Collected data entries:
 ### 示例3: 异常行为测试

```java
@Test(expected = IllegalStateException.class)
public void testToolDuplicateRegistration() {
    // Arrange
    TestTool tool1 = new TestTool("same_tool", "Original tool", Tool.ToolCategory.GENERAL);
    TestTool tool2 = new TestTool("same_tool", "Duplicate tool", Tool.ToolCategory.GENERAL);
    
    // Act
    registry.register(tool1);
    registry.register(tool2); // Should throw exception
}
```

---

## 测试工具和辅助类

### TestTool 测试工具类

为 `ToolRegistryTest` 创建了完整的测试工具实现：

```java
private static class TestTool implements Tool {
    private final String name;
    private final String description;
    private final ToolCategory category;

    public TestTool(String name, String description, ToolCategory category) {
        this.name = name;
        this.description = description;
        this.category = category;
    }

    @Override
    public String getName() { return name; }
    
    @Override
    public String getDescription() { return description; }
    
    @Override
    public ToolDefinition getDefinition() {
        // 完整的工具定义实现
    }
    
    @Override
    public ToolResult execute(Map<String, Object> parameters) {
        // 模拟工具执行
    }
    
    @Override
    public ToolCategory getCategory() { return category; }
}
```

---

Task goal:
Lines above with "name": state how many, nothing more.

Task response:
4